From the day we are born until the day we die, the power of human connection is a force stronger than anything. As we grow up, a lot of us forget that it is 100% okay to still need to feel that. Babies cry because they need to be touched, loved, nurtured and attended to. That never really goes away. Just as our basic needs of food, water, air, and shelter stay constant, so does our need for each other. Not only does our psychological survival depend on human connection, but our physical survival as well.

Feeling connected to another person can be so powerful, whether it is through friendship, love, or blood. Picture a yin-yang: we are all balancing each other out but have a little bit of ourselves in the other person. I believe that sometimes, we just meet people that understand our souls. It just works. We are wired to connect. Think about the complexity of interconnection amongst people who can simply be present for each other. Whether it is an outcome of a dyadic interaction or a larger group interaction, human connection is one of the purest forms of brilliance.
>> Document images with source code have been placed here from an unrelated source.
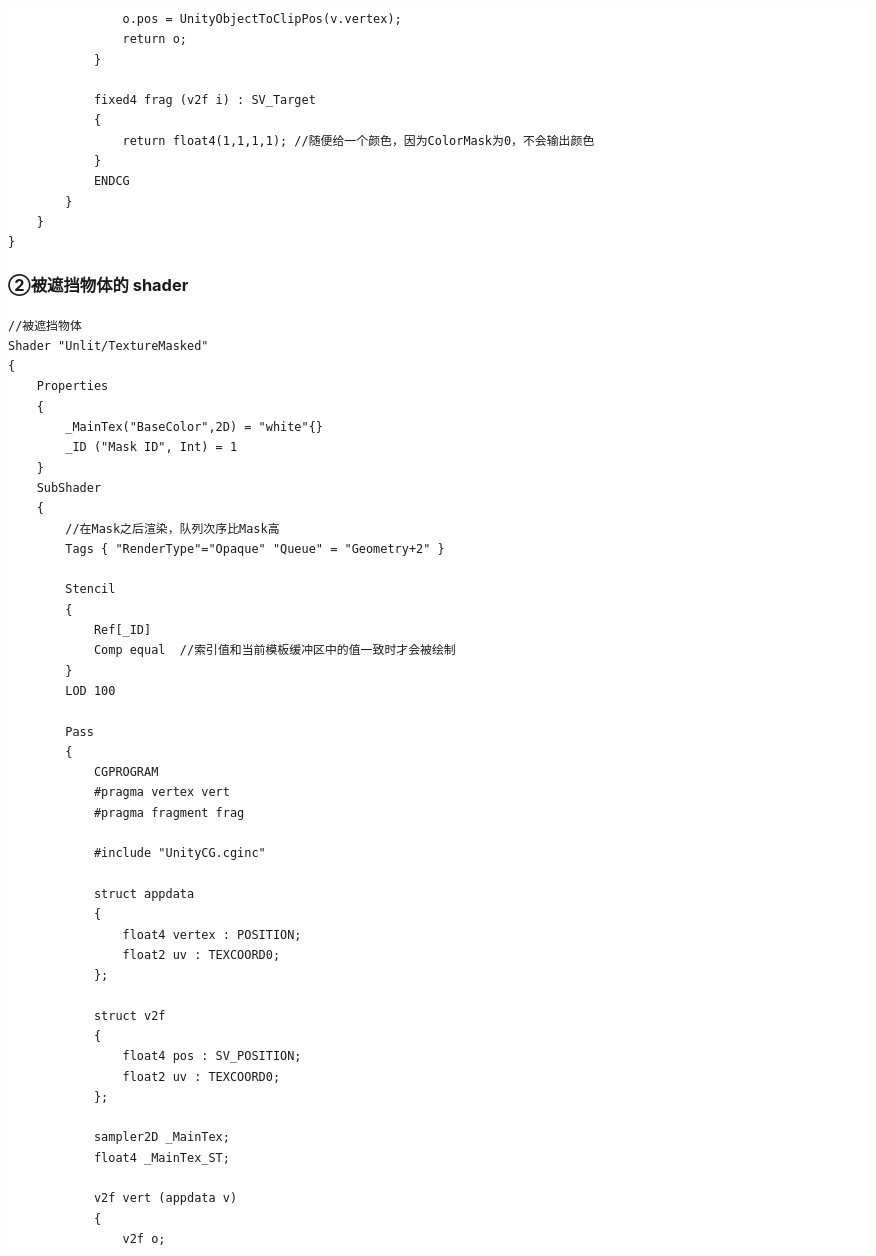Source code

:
 ```less
                o.pos = UnityObjectToClipPos(v.vertex);
                return o;
            }

            fixed4 frag (v2f i) : SV_Target
            {
                return float4(1,1,1,1); //随便给一个颜色，因为ColorMask为0，不会输出颜色
            }
            ENDCG
        }
    }
}

```
### ②被遮挡物体的 shader
```less
//被遮挡物体 
Shader "Unlit/TextureMasked"  
{  
    Properties  
    {  
        _MainTex("BaseColor",2D) = "white"{}  
        _ID ("Mask ID", Int) = 1  
    }  
    SubShader  
    {  
        //在Mask之后渲染，队列次序比Mask高  
        Tags { "RenderType"="Opaque" "Queue" = "Geometry+2" }  
          
        Stencil  
        {  
            Ref[_ID]  
            Comp equal  //索引值和当前模板缓冲区中的值一致时才会被绘制  
        }  
        LOD 100  
  
        Pass  
        {  
            CGPROGRAM  
            #pragma vertex vert  
            #pragma fragment frag  
  
            #include "UnityCG.cginc"  
  
            struct appdata  
            {  
                float4 vertex : POSITION;  
                float2 uv : TEXCOORD0;  
            };  
  
            struct v2f  
            {  
                float4 pos : SV_POSITION;  
                float2 uv : TEXCOORD0;  
            };  
  
            sampler2D _MainTex;  
            float4 _MainTex_ST;  
  
            v2f vert (appdata v)  
            {  
                v2f o;  
```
If we erase the material belongings of life, we would be more than okay as long as we had each other. Somewhere as people get older, our ego gets in the way without us really knowing it, and we sometimes fall into accepting the idea that we can do it all alone. We want to do everything ourselves: we want to feel needed but not do the needing. Life really is not made for that. Life is made for connectedness.

I personally have wondered if, as I get older, the world is becoming more complex or I am just growing up to understand and grasp more. I think it is a mixture of both. What they do not tell you when you’re young is that there will be a lot of things in life that go without being understood, and we just have to accept that. We forget that life is supposed to be lived together, to be appreciated and celebrated with one another. When life gets hard, when we are uncomfortable with being in solitude with our thoughts, when we feel petrified of the future, or sad about the past, we should embrace the idea that loneliness can only exist when we allow it to.

There are 7.6 billion people in the world right now as I write these words, and we are more similar than we think: some of us only different by the smallest morsel of DNA. It is incredible to have individuality & to know that there is no other you; but we should know that we are all in stellar company with that many humans around us to love and always remember that life has a way of bringing us to the people we need exactly when we need them. So, trust the cards. I advise all of you to be there for one another. Instead of resisting, revel in the unchangeable, intricate reality that we are created for connection.